Hannover 96 - FC Bayern München 2:1

Zwei Siege hintereinander gegen den FC Bayern: Die Fans feiern die Spieler von Hannover 96 mit einem Lied von "Fury in the Slaughterhouse".

(Foto: dpa)

Weiter unten in den Katakomben saß Trainer Mirko Slomka und versuchte behende, seinen Stolz über die aktuelle Situation zu verbergen. Nicht über die Sangeskunst der Fans, sondern über die Leistung seiner Akteure, die die bislang übermächtigen Bayern zur besten und dramatischsten Partie der bisherigen Saison zwangen. Und am Ende sogar gewannen. Einzig: Es gelang ihm überhaupt nicht.

Denn Slomka war stolz. Sehr sogar. Er lauschte, was Bayern-Trainer Jupp Heynckes an lobenden Worten über die 96er verlor, er saß ruhig, seine Augen blitzten, er genoss die Situation. Dann sagte er: "Wenn man gegen die Bayern eine Chance haben will, muss man eine Strategie haben." Und er, Slomka, hatte diese Startegie.

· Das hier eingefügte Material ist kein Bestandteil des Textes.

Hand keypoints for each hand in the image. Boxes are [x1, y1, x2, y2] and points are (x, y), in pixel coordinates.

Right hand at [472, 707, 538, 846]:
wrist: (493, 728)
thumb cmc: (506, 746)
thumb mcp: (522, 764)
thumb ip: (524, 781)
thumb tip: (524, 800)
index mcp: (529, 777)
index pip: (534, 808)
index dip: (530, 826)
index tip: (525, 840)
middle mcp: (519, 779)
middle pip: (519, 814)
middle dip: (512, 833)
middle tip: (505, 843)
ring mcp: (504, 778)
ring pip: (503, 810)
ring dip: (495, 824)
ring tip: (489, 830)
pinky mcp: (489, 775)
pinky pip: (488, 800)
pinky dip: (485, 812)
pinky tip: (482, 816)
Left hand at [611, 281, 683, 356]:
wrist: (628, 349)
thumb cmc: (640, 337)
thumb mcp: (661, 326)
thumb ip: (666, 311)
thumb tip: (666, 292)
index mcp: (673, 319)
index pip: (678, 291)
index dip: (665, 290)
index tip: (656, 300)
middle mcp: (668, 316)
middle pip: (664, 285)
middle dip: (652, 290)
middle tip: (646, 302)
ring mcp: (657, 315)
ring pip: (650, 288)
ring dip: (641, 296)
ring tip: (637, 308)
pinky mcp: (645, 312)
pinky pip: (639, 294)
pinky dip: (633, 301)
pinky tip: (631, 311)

Seit Januar 2010 ist Slomka Trainer in Hannover - und er hat aus dem damals höchst verunsicherten Abstiegskandidaten ein verflucht stabiles Gebilde geformt. Wie noch kein anderes Team in dieser Spielzeit hat sich Hannover den Bayern entgegengestellt, mit ziemlich viel Mut, was sie von zahlreichen anderen Bundesligateams unterschied. "Wir haben genau das gemacht, was man gegen die Bayern machen muss", erklärte Kapitän Steven Cherundolo nach der Partie, "wir haben ihnen keinen Zentimeter Platz gegeben. Das zeichnet uns aus."

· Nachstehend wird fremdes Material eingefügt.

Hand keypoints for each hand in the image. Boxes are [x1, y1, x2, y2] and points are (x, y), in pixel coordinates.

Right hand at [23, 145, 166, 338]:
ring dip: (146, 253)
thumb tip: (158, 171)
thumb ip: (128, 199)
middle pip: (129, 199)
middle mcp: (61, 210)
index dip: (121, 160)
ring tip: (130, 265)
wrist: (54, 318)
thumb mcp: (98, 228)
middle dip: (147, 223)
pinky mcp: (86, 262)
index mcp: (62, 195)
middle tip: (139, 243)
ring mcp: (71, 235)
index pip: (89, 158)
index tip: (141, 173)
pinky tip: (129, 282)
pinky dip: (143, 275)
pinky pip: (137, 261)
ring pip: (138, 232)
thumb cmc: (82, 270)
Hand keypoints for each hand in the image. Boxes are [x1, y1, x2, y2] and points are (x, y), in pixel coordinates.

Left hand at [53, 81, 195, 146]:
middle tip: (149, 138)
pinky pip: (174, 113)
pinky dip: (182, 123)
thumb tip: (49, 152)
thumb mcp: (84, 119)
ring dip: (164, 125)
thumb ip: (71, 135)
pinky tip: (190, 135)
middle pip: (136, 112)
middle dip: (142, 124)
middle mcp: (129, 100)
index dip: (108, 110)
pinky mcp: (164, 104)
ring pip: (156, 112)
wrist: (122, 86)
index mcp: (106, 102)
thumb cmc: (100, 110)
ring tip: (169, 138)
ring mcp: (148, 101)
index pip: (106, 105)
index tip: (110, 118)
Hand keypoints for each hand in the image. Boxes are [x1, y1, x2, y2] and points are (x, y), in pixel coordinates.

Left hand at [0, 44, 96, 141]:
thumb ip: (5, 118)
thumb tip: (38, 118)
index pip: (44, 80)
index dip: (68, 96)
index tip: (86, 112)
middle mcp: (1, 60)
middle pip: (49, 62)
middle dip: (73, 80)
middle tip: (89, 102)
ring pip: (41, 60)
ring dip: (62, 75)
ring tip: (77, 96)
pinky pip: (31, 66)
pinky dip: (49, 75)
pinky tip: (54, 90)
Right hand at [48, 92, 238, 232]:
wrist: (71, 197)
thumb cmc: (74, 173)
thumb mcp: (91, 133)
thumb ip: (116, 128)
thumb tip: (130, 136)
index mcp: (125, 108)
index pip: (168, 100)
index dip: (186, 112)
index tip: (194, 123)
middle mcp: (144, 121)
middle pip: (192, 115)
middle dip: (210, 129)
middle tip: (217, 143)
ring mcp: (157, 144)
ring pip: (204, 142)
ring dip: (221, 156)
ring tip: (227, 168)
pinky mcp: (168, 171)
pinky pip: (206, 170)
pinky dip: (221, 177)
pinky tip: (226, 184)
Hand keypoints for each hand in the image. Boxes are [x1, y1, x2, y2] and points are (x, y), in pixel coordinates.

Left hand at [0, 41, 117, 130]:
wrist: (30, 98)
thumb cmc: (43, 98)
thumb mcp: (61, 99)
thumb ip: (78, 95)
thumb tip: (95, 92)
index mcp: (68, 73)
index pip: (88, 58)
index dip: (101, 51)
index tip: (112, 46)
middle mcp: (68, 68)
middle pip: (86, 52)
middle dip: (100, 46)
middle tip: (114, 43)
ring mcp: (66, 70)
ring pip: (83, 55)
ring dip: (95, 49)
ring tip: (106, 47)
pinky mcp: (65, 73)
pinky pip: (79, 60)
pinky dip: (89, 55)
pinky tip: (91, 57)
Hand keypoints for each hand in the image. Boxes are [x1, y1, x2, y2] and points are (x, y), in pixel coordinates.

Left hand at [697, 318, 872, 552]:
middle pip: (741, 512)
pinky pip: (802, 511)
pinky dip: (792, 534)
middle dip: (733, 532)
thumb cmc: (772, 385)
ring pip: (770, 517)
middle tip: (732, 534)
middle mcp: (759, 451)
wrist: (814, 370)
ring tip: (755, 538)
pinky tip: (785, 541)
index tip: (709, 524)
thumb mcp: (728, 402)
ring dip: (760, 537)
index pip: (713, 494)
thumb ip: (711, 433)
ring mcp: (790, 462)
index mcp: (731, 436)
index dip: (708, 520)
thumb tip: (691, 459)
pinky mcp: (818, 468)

Über die Kräfteverhältnisse in der Liga sagte diese Partie manches aus. Gewiss, die Bayern hatten in Hannover enormes Pech, sie sollten, sofern denn alles normal läuft, immer noch allererster Anwärter auf den Meistertitel bleiben. Doch wer soll sich den Bayern noch entgegenstellen? Die Dortmunder, sicher, aber sonst? Leverkusen oder Schalke haben es bereits versucht - und sahen dabei weit schlechter aus als Hannover 96. Nein, es wäre verwunderlich, würde sich Hannover alsbald aus den Spitzenregionen der Bundesliga verabschieden.

So entwickelte sich eine höchst ansehnliche Partie. Nach dem frühen Platzverweis gegen Jérôme Boateng griffen die kombinationssicheren Bayern beleidigt an, für Hannover boten sich dadurch noch mehr Räume für ihr nahezu perfektioniertes Konterspiel: für diese blitzartigen Überfälle, wenn sie nach Ballgewinn binnen acht bis zehn Sekunden auf der gegenüberliegenden Seite den Abschluss suchen. Es wurde ein Duell der Systeme, das Hannover am Ende, wenn auch etwas glücklich, für sich entschied.